Jim Dugan, the circus’s press agent, recognizes Colt as they parade through town and elements of the past friendship surface as he grants Colt and Kelly free passes to the show. Josie La Tour’s horse is spooked and bolts during rehearsal, but she escapes unharmed, a sign that something more ominous might be at play. Dugan drags a reluctant Colt to see John T. Rainey (/actor/george-rosener) that night. Rainey warns that someone intends to wreck the show; every principal performer has received an anonymous note warning them not to perform on the next day—Friday the 13th—or they will die. He also notes La Tour’s near accident, which raises Colt’s suspicion that there is more to this than a mere publicity stunt.
Colt suspects Dugan could be behind the scheme, yet Kelly reveals a crucial clue: La Tour’s near disaster involved a nearly sabotaged stunt, and the runaway horse was actually caused by Flandrin popping a balloon. She also lipreads an ominous line, spoken by Flandrin to his wife just before: “You double-crossing cheat. I’ll kill the both of you.” > You double-crossing cheat. I’ll kill the both of you. The tension deepens as Colt learns that La Tour owns a significant stake in the circus, complicating loyalties and motives.
A disturbing atmosphere settles over the grounds as Colt deduces that the blood found in Flandrin’s wagon is not human. He notices an extra member of the “cannibal” troupe the night before, and he suspects Flandrin is in disguise. Rainey urges cancellation of the next performance, but La Tour insists on proceeding, determined to perform despite the growing danger.

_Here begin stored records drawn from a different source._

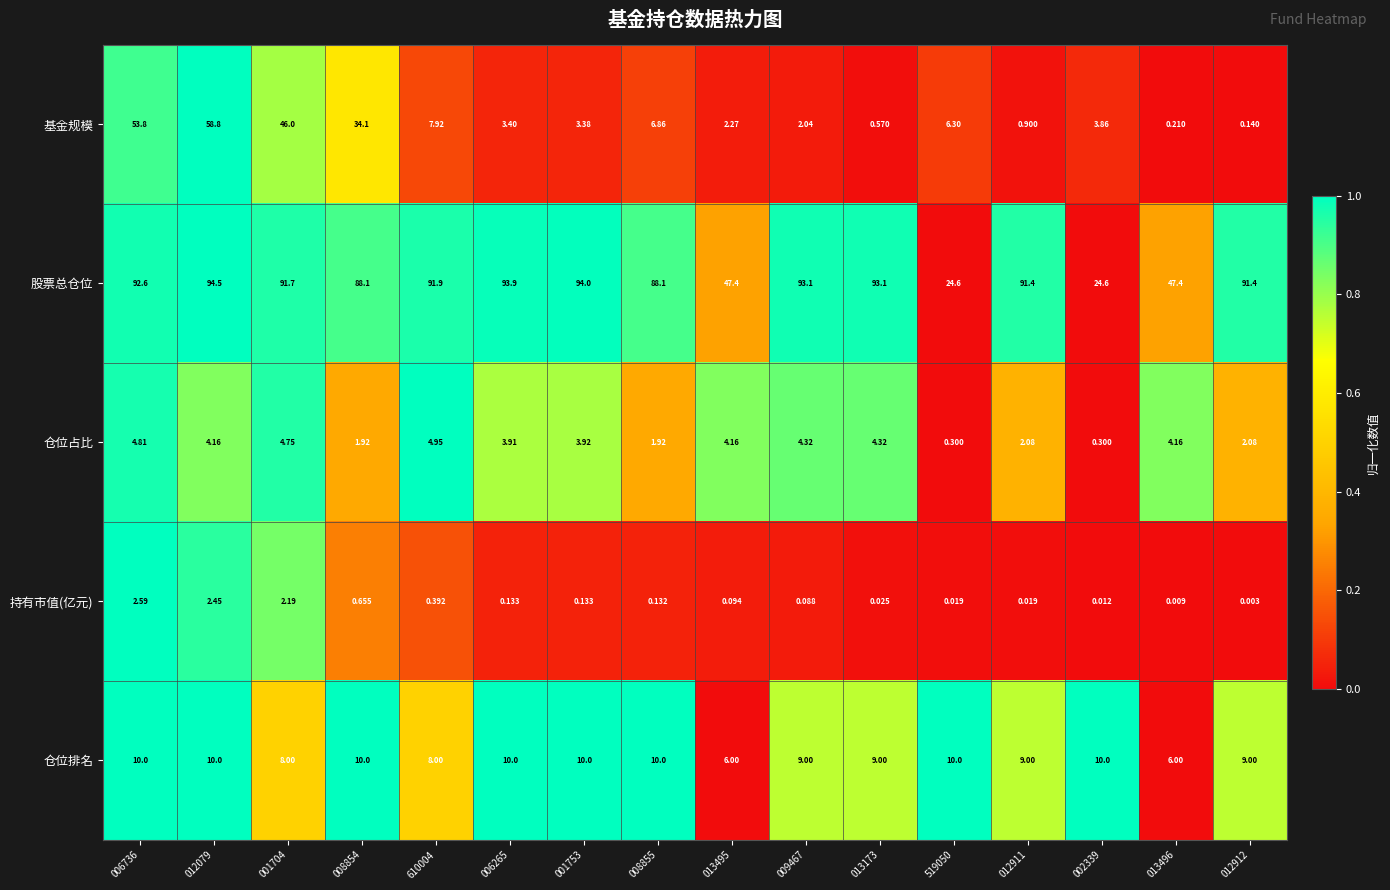

Which series has the largest total across all categories?

股票总仓位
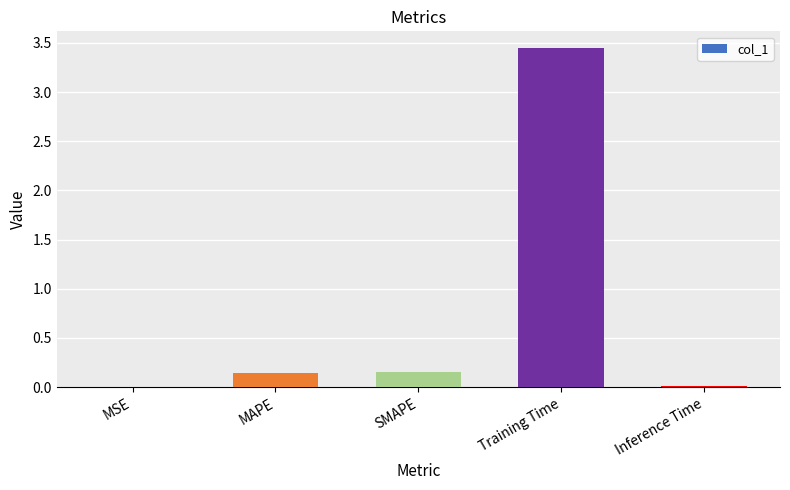

Is it true that the value at Inference Time is 0.0?

True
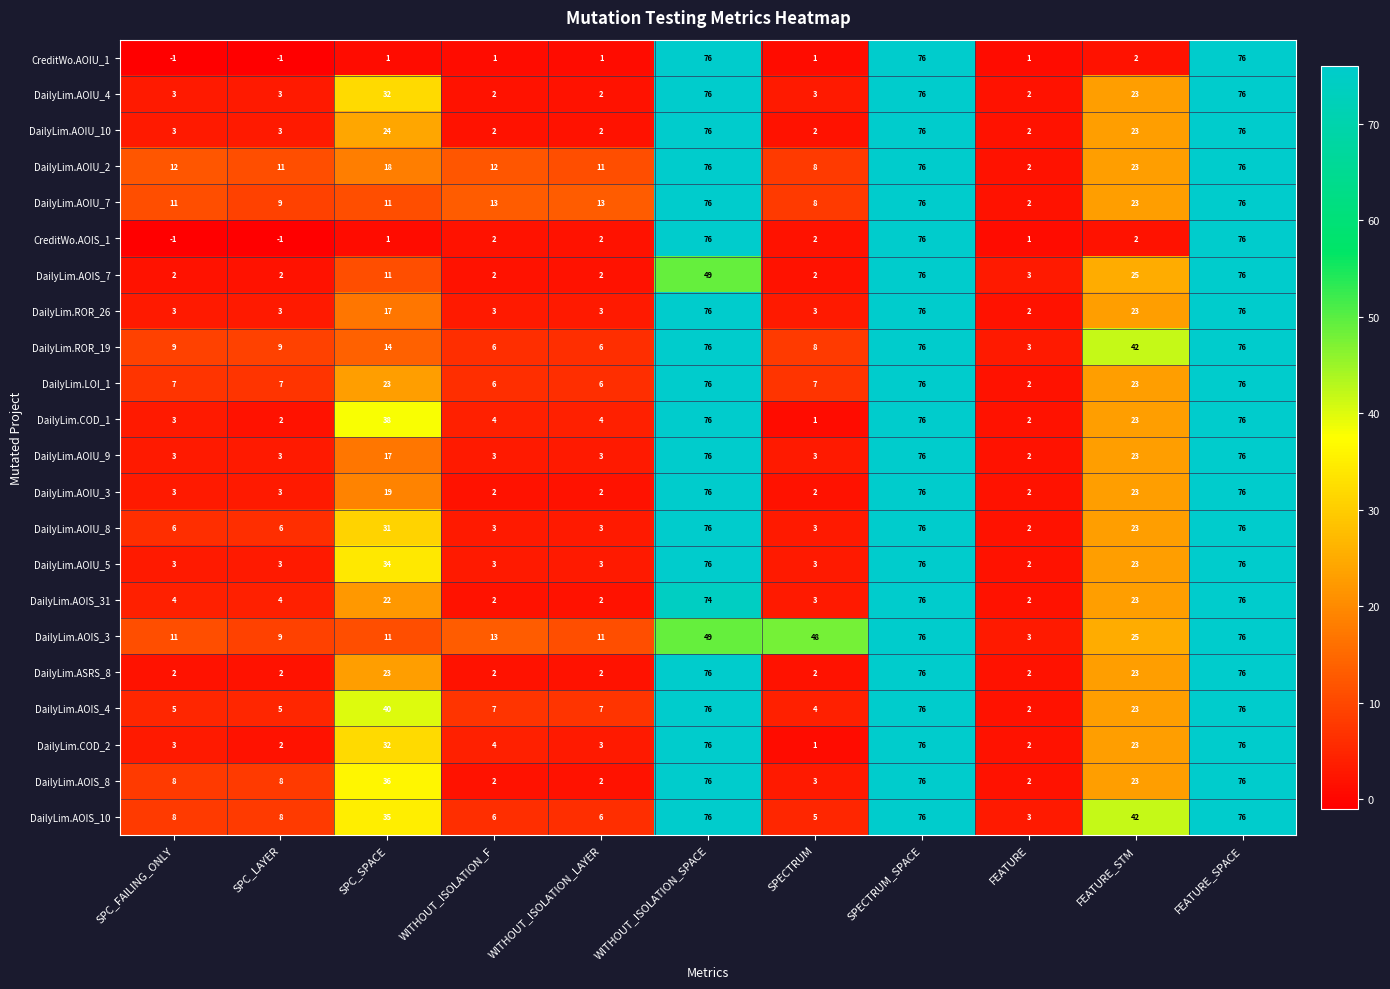

The DailyLim.COD_1 series shows 23 at FEATURE_STM. True or false?

True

As the show unfolds, Flandrin ascends to the top of the Big Top while Sebastian faces a dangerous moment when a trapeze rope is partially cut. The audience remains unaware that it is a calculated peril rather than a mere accident. La Tour takes her turn on the trapeze and is shot with a poison dart from a blowgun, collapsing to the ground and dying in front of the crowd. Colt roams the grounds, confronting Flandrin, who now holds Kelly captive and demands that Sebastian be left alone with La Tour’s body.
Colt enters the tent with Kelly, and Flandrin aims at Sebastian, but Colt—disguised in a bulletproof setup borrowed from the circus—shoots a fatal blow to Sebastian from a concealed position. In a climactic twist, the killer is revealed to be Flandrin, and Colt’s ruse exposes the truth to the wary crowd. Flandrin sprints back into the Big Top for a final, dramatic act, but the fatal finale comes when he turns the gun on himself, ending the tragedy he orchestrated.
The tale unfolds as a slow-burn thriller set against the glitter and danger of a traveling circus, where love, jealousy, and revenge collide under the banner of spectacle. The meticulously planned scheme unravels in a sequence of misdirections, double-crosses, and high-stakes danger, leaving Colt to piece together who among the performers is willing to go to any length to protect or destroy what they hold dear.